→ **WHAT YOU SHOULD DO**:
Print the text of each entry below line for line, with no changes, and omit the pictures from your output.

_ _ _

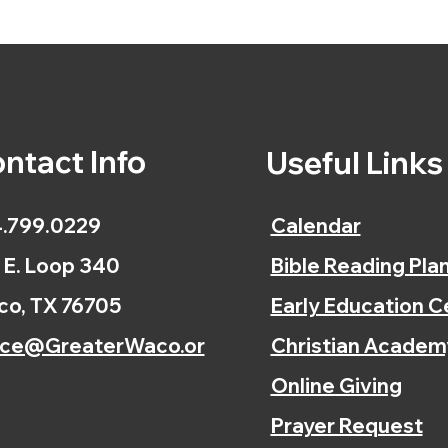
ntact Info
Useful Link
.799.0229
Calendar
 E. Loop 340
Bible Reading Pla
o, TX 76705
Early Education C
ice@GreaterWaco.or
Christian Academ
Online Giving
Prayer Request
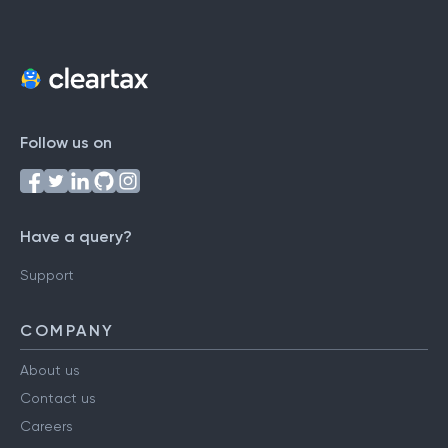
Follow us on
Have a query?
Support
COMPANY
About us
Contact us
Careers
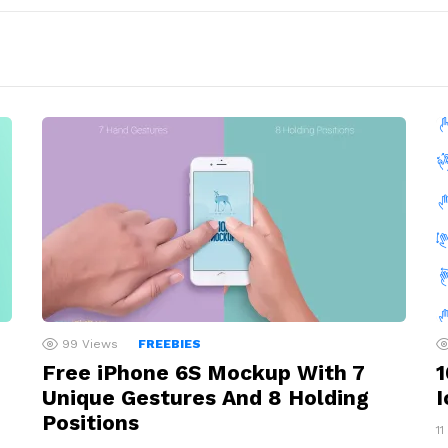
99
Views
FREEBIES
Free iPhone 6S Mockup With 7
1
Unique Gestures And 8 Holding
I
Positions
11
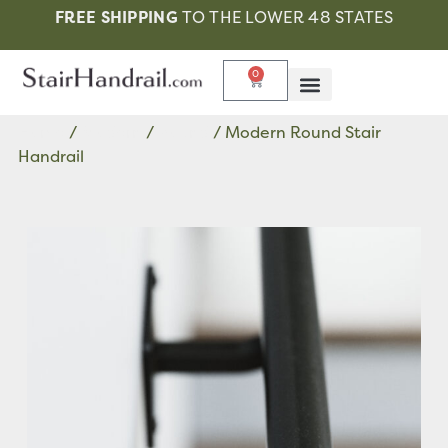
FREE SHIPPING
TO THE LOWER 48 STATES
0
Home
/
Modern
/
Round
/ Modern Round Stair
Handrail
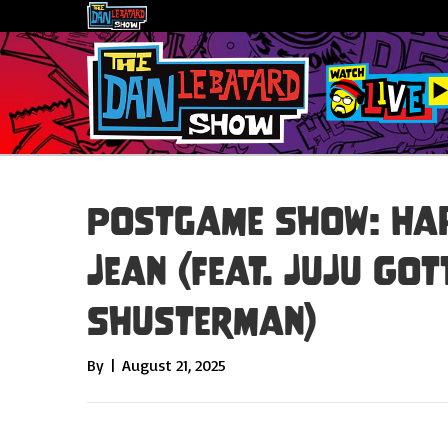
Postgame Show: Hap
Jean (feat. JuJu Got
Shusterman)
By
|
August 21, 2025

_ _ _

→ **RESULT FOR THIS EXERCISE**:
ntact Info
Useful Link
.799.0229
Calendar
 E. Loop 340
Bible Reading Pla
o, TX 76705
Early Education C
ice@GreaterWaco.or
Christian Academ
Online Giving
Prayer Request
Follow us on
Have a query?
Support
COMPANY
About us
Contact us
Careers
99
Views
FREEBIES
Free iPhone 6S Mockup With 7
1
Unique Gestures And 8 Holding
I
Positions
11
FREE SHIPPING
TO THE LOWER 48 STATES
0
Home
/
Modern
/
Round
/ Modern Round Stair
Handrail
Postgame Show: Hap
Jean (feat. JuJu Got
Shusterman)
By
|
August 21, 2025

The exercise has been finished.